The Year without a New York Marathon – Act IV (for my Roman speaking followers)

If there was a narrator to my New York Adventure this is the time where they’d remind you of what has all happened and give you a tease at what’s yet to come. 

So taking a quick look back:  The week leading up to the marathon had me waiting on pin and needles to find out if the marathon would be canceled.  It was not canceled, so I made my way to New York only to find out they would eventually cancel the marathon as I was standing on the Expo floor.  I knew the only way to salvage the trip was to volunteer and to pitch in with the relief efforts on Staten Island.  We tried to volunteer with the Red Cross but that didn’t turn out well for us so we decided to call an audible and just wing it.  We decided to head out on our own and make our way to Staten Island.  We felt all alone and quite lost both figuratively and literally. 

But it turns out we weren’t alone after all.

We obviously weren’t the only people on the Ferry but we didn’t realize that we were with kindred spirits until we really started to look around.  Glancing around the Ferry we spotted an orange shirt (orange shirts = marathoners that were going to help) here and an orange shirt there.  Here an orange shirt, there an orange shirt, everywhere an orange shirt (bonus points if you can name that nursery rhyme reference).  And if we didn’t spot orange peeking out under someone’s jacket we saw cleaning supplies, work gloves, brand new shovels and buckets. We knew that almost everyone on that ferry was headed over to Staten Island for one reason and one reason only — to help.

This was very reassuring – well it was reassuring to a point.
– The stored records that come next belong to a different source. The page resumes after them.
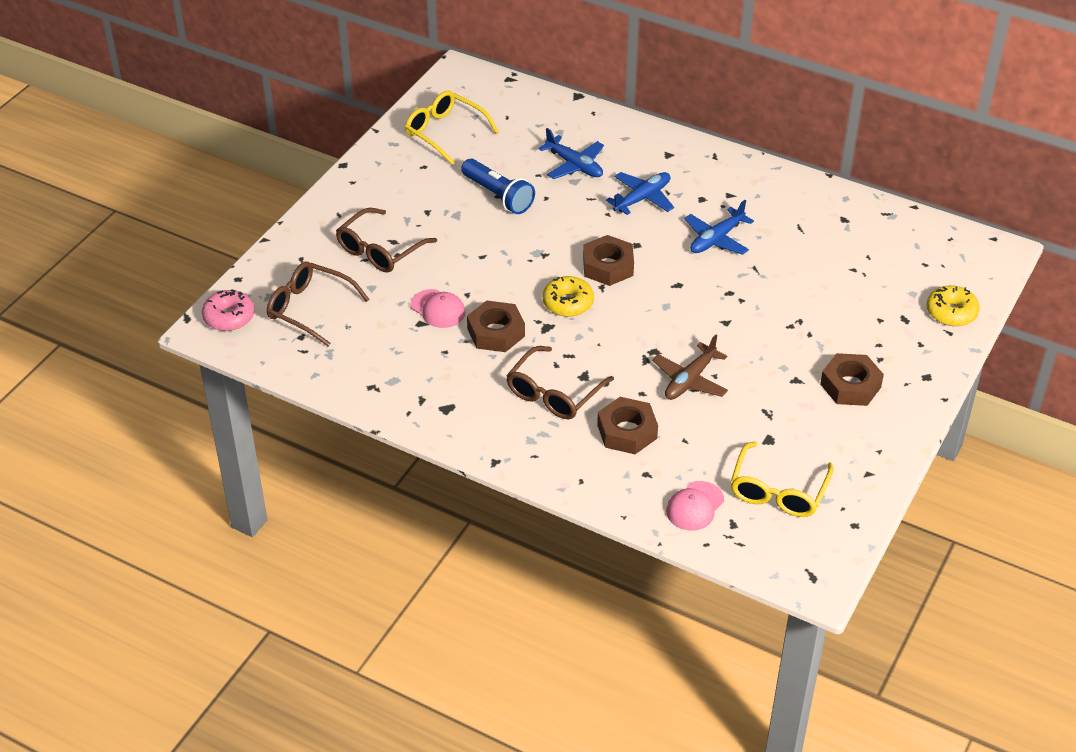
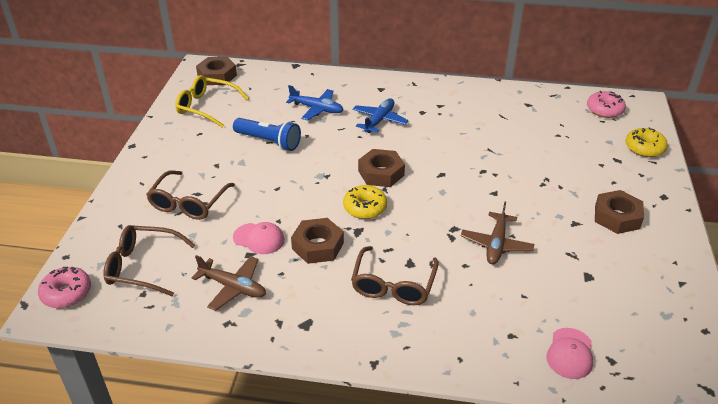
camera: 20 degrees left, 5 degrees down
(391, 353) = (233, 287): none -> brown plane
(627, 431) = (472, 301): brown nut -> brown nut (217, 76)
(716, 239) = (449, 136): blue plane -> none
(778, 491) = (626, 319): yellow glasses -> none
(939, 250) = (604, 110): none -> pink donut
We still didn’t know what we were doing or where we were going.  And as we were sitting there looking at everyone that had their own shovels or buckets, and we had nothing, we still felt a bit unable to really pitch in and help.  In my head I was envisioning unloading heavy supplies from a truck via a human assembly line or moving downed tree limbs or carrying out water-logged furniture from destroyed homes and, in all honesty, if that was the work we’d be doing – and as much as I would have manned-up, Brian would have been the one truly representing in our trio.  He would have had to bust his ass just so our group didn’t look like slackers because Jolene and I would have tried, we’d have gotten an A for effort, but that’s about it.  Our ability to heave heavy logs over our shoulders (even though I do a kick ass amount of push ups and I have to say my push up form is stellar, I still have an amazingly disproportionate lack of upper body strength) and carry them out-of-the-way weren’t going to be up to par with the guys.  Little did Brian know that while he was unsuspectingly enjoying his Ferry ride, I was secretly offering him up as the physical go-to guy for the entire relief efforts.  He was going to be “the man”!
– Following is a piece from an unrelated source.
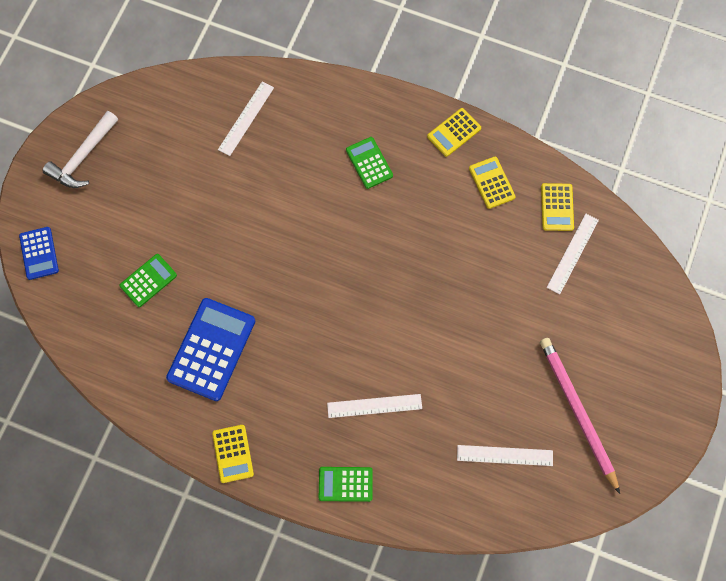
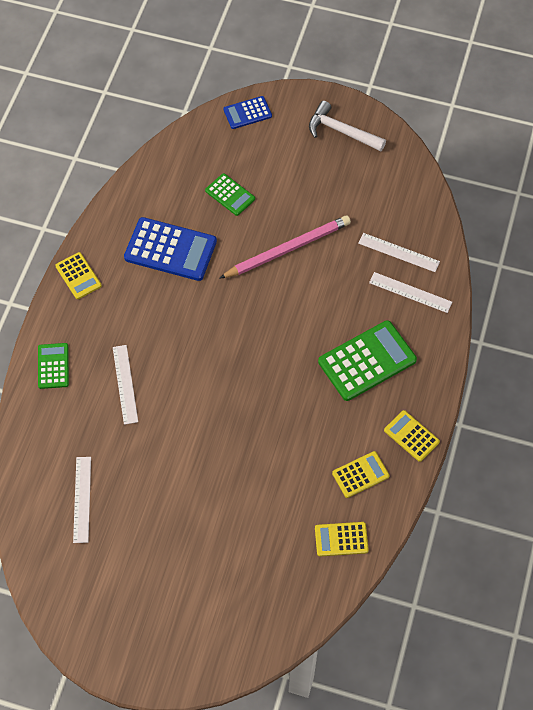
camera: 85 degrees right, 10 degrees down
(233, 453) = (78, 276): yellow calculator -> yellow calculator turned 105 degrees counterclockwise
(369, 163) = (367, 361): green calculator -> green calculator, size x1.80
(572, 253) = (292, 556): white ruler -> white ruler (410, 292)
(577, 412) = (126, 565): pink pencil -> pink pencil (287, 249)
But before Brian could single-handedly change the entire relief efforts with his physical prowess, we had to get there and get to the area that needed help.  So, what’s a girl with an unstoppable determination (and a lack of upper-body strength) to help left to do?  Well, this introvert had to make a decision.  Do I overcome my desire not to speak to strangers and ask someone on the Ferry for directions and guidance or do I sit quietly and risk not being able to act on my need to help once we arrived on Staten Island?

I sucked it up, and decided to talk to strangers (kids don’t try this at home).  The couple sitting next to us happened to be carrying 2 shovels as well as some other supplies so they made a pretty good target for me.  I leaned over and said, “I see your shovels and obviously you’re going to help the relief efforts, can I ask where you’re going and what you’re doing?”  And to my surprise, they didn’t know either.  They were like us and just decided to board the ferry and figure it out once the got to Staten Island.  They didn’t know what they were going to do or where they were going.  They did have one thing we didn’t have, however.  They had an email that contained a general location and they were going to try to find that location and see what it held for them.  They were nice enough to share their email with me so we now too had a general location and a street name.  A street name – this was progress!!
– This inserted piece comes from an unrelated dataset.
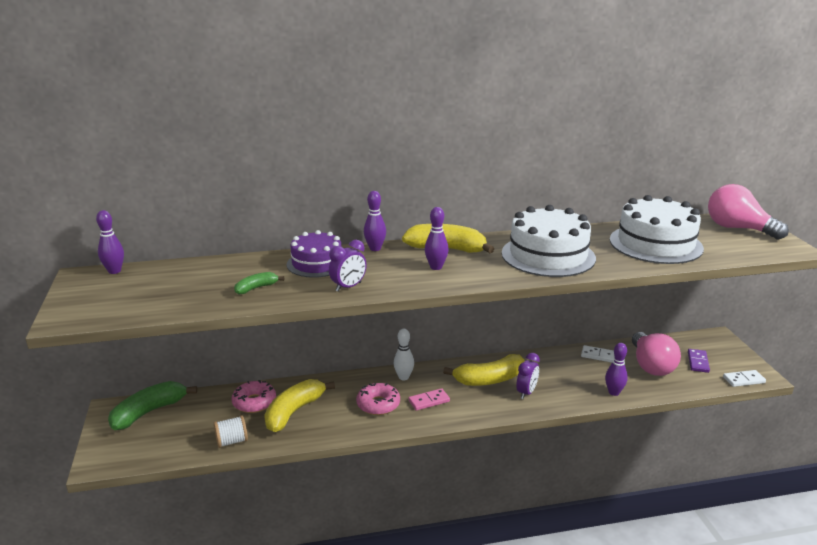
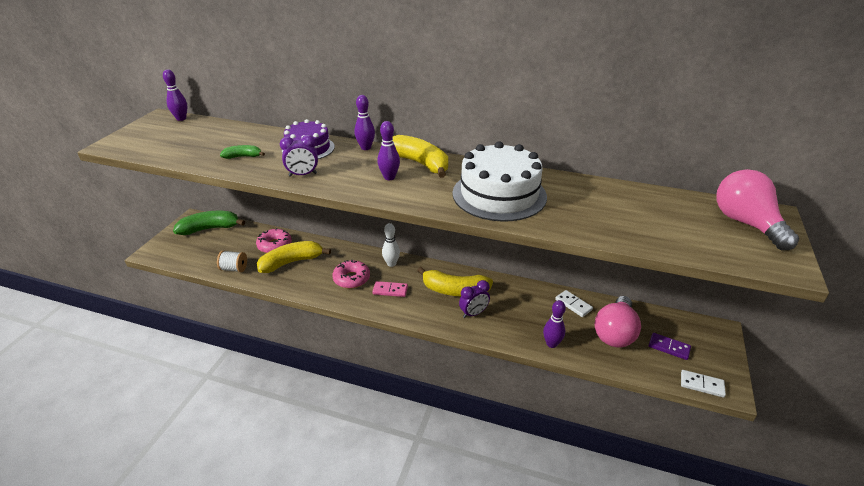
camera: 30 degrees right, 10 degrees up
(655, 244) = (624, 213): white cake -> none
(698, 362) = (669, 347): purple domino -> purple domino turned 75 degrees clockwise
As I was talking to the couple a woman who was seated behind us overheard us talking and she chimed in and said she too was heading to Staten Island to help and was also doing it blindly.  She was a fellow marathoner from California and was all alone and soon joined our little party.  There was more sharing of information at the rail station (which we had to take once we got off of the ferry) and a lot more camaraderie.  For lack of a better way to say it – there was already a “movement” of people helping people that had started – just among the us volunteers.  Strangers weren’t strangers at this point.  People were sharing information, offering suggestions and in general more accommodating, friendly and giving than ever before.  I realized at this time, that this was bigger than me.  Bigger than me, Brian and Jolene and bigger than all of us on that train.  We were about to be part of something big.  And when I say big, I don’t mean big in quantifiable terms, I mean big in regards to the emotional connection we were forming.  We were creating a bond that no matter if we ever saw any of these people ever again or ever exchanged names, we’d never forget each other.  We were about to be a part of something most people don’t ever experience, it was going to be a once-in-a-lifetime moment.  It was a grass-roots, unselfish, impromptu wish to help strangers.  This, wasn’t first responders or law enforcement doing their jobs (which I do thank them for all they do – thank you) but it was students, marketers, accountants and housewives all pitching in to help.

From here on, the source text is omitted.